Saya yang sinis ini sepakat pada mereka yang memandang hidup sebagai sebuah perjalanan. Sepengalaman saya, hidup dua puluh dua tahun belakangan adalah tentang pindah dari satu tempat-ke tempat lain. Tentang membuat perjalanan setelah perjalanan lainnya.

Ini bukan berarti saya tak melihat adanya hal indah dalam sebuah perjalanan.

Bagi saya sendiri, ada tiga hal yang paling indah dalam tiap perjalanan: kemas-kemas, proses mencari rumah, dan kenangan.

Ketiganya adalah sebuah siklus yang akan selalu beriringan. Saat kemas-kemas, ada kenangan yang turut dikemas. Saat kemas-kemas ada pula ancang-ancang mental yang dilakukan untuk mempermulus proses mencari rumah. Dan dari proses mencari rumah, akan ada kenangan yang dibentuk, untuk kembali dikemas ketika siap melakukan perjalanan berikutnya.

Ketiganya adalah hal paling indah dari sebuah perjalanan. Karena bagi orang sentimental yang selalu merindukan kematian macam saya, yang bikin hidup ini sedikit bergairah adalah kenangan-kenangan yang dibikin saat menjalaninya.

Selama enam tahun terakhir, bisa dipastikan saya melalui banyak sekali perjalanan dan pindah. Dan di dalamya, tentu saja sudah tak terhitung kemas-kemas yang dilakukan. Yan menarik adalah, jumlah rumah yang ditinggali lalu ditinggalkan. Tapi yang paling menarik adalah jumlah rumah yang (akan) ditinggalkan namun akan tetap ditinggali.

Rumah yang dimaksud jelas bukan sekadar sepetak bangunan yang jadi tempat peraduan saat malam datang. Sebagian besar rumah yang ditinggalkan namun tetap ingin ditinggali ini rupanya berbentuk manusia: mereka yang selalu didatangi saat saya terbentur dengan hidup dan pernak-perniknya.

Dan bak segala hal yang selalu punya dua sisi, betapa indahnya kemas-kemas, ia juga punya sisi jelek. Saat kemas-kemas kita akan memilah-milah mana kenangan yang bisa dibawa, sekaligus bikin ancang-ancang untuk siap tak bertemu lagi mereka yang kemungkinan besar akan melalui jalan yang tak akan bersinggungan dengan jalan kita. Di sana, kemas-kemas akan terasa sangat sentimental.

Di sana, mengemas  perpisahan yang berkesan lebih penting ketimbang mengemas koper yang akan dijinjing.

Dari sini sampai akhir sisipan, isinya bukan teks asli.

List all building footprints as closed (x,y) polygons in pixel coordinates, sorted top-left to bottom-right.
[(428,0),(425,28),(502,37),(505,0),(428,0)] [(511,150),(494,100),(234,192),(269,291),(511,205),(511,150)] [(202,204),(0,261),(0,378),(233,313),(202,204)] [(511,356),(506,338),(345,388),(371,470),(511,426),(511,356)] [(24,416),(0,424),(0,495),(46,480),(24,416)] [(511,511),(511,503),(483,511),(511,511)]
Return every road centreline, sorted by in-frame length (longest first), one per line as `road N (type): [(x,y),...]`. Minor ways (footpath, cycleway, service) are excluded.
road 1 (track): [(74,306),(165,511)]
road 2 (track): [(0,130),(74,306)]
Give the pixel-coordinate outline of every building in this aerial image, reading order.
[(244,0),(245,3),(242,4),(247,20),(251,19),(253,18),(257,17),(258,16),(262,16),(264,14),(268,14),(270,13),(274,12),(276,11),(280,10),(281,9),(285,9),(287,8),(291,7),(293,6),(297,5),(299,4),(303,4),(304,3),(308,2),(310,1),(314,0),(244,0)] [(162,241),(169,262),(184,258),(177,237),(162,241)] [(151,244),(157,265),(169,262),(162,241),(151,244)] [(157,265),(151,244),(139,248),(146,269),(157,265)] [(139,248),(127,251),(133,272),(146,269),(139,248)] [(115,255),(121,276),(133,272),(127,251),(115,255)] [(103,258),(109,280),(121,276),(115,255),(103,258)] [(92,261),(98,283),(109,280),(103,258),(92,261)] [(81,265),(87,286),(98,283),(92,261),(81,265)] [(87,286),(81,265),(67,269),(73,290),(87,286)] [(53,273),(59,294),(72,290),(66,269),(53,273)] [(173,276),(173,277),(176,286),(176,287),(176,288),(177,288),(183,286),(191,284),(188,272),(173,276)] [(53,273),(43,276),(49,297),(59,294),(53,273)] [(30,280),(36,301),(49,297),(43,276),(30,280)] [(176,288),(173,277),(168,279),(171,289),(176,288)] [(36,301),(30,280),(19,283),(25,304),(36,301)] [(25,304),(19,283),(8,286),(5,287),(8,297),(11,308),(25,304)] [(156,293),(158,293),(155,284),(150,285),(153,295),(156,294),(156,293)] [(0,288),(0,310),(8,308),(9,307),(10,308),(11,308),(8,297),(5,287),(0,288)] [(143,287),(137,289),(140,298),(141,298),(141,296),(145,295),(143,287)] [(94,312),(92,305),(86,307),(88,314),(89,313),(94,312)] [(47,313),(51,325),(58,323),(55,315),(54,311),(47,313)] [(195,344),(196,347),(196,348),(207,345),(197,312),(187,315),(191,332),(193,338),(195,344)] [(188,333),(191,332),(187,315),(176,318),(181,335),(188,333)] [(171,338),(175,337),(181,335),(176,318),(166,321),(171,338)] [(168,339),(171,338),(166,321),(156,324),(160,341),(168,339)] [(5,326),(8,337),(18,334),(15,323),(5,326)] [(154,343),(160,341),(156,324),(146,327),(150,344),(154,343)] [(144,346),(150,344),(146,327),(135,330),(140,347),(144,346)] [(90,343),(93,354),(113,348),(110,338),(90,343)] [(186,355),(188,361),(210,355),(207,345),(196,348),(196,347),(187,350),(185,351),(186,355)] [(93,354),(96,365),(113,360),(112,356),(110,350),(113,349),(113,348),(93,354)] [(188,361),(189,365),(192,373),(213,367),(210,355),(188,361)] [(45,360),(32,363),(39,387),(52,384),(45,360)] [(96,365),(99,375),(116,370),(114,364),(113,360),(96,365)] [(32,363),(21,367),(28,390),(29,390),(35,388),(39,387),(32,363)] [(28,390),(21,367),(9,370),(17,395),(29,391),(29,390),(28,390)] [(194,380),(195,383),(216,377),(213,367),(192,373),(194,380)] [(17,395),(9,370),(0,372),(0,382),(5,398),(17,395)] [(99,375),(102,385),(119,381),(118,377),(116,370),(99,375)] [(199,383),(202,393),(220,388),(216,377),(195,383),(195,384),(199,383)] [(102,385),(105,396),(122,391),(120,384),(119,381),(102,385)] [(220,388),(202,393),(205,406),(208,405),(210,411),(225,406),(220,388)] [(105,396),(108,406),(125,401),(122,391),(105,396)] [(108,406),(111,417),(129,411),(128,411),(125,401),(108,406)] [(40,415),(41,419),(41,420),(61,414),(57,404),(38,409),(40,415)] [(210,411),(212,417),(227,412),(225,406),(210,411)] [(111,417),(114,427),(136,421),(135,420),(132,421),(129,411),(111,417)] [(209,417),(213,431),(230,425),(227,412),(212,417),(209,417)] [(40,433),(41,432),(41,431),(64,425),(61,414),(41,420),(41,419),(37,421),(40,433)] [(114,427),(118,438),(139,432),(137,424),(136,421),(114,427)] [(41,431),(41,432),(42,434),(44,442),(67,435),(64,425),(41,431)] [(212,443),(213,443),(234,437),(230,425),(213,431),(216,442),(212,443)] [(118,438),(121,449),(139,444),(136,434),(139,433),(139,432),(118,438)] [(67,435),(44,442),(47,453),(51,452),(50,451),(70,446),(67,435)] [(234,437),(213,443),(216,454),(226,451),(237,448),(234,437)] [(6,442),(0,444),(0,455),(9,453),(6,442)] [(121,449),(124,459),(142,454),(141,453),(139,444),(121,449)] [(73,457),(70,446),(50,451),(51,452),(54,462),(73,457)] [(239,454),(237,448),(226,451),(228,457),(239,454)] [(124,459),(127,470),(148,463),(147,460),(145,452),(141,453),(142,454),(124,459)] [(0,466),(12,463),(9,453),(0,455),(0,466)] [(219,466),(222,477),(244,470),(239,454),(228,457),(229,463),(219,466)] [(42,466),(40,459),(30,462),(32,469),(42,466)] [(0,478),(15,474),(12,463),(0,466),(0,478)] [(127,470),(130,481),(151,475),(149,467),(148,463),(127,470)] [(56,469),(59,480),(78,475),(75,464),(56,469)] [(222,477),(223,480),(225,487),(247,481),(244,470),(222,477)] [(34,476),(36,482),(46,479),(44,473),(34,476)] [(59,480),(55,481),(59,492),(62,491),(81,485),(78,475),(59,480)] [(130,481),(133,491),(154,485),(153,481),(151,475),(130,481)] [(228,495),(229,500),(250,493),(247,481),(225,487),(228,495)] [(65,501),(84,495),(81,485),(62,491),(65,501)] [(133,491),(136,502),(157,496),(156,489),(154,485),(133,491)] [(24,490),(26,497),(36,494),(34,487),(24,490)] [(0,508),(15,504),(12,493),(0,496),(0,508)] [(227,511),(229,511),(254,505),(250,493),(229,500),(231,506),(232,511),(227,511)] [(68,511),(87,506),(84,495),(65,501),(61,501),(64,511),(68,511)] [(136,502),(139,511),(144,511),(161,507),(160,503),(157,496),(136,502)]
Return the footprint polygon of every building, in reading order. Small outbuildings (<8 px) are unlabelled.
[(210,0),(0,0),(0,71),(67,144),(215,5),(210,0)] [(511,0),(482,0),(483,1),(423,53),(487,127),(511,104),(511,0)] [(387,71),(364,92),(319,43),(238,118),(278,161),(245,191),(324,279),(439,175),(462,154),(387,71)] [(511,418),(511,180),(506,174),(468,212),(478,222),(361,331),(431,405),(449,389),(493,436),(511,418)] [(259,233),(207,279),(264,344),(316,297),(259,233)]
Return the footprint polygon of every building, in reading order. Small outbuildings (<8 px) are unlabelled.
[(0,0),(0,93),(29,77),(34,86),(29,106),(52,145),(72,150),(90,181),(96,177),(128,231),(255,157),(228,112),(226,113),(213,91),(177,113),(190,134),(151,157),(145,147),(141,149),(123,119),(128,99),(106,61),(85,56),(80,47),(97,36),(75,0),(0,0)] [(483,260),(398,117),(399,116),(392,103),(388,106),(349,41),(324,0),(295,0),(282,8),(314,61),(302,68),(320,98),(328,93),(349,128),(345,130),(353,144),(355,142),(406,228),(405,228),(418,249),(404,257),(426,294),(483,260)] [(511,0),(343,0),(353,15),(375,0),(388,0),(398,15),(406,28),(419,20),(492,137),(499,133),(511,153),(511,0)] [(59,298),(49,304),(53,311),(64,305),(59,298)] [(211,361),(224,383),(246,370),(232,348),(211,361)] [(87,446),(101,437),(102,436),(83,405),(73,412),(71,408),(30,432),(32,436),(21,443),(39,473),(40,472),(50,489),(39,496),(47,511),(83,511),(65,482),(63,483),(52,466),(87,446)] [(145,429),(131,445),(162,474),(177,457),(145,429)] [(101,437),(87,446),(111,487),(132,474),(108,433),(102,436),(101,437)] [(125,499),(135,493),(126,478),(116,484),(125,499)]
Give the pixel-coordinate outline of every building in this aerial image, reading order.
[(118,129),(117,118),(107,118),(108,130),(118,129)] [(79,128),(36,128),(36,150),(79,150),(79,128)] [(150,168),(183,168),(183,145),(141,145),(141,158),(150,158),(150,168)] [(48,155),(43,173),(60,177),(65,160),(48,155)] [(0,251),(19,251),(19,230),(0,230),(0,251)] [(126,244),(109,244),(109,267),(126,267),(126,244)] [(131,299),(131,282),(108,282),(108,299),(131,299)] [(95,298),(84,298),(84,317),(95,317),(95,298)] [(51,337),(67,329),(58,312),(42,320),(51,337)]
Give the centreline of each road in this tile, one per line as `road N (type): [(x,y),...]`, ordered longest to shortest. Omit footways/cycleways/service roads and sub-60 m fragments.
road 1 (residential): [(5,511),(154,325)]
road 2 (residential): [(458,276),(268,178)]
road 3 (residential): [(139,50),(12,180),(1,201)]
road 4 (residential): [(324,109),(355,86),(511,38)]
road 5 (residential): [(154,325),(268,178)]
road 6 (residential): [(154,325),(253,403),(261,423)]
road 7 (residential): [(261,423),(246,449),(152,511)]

P.S. Saat menulis ini, saya belum kemas sehelai sempak pun, belum beli Meranti dan Teri Medan untuk mereka yang menunggu di sana, bahkan belum beli tiket untuk kepergian besok. Yang sudah saya lakukan hanyalah bagian favorit dari kemas-kemas: bertemu mereka, rumah yang (akan) ditinggalkan namun akan tetap ditinggali, satu per satu.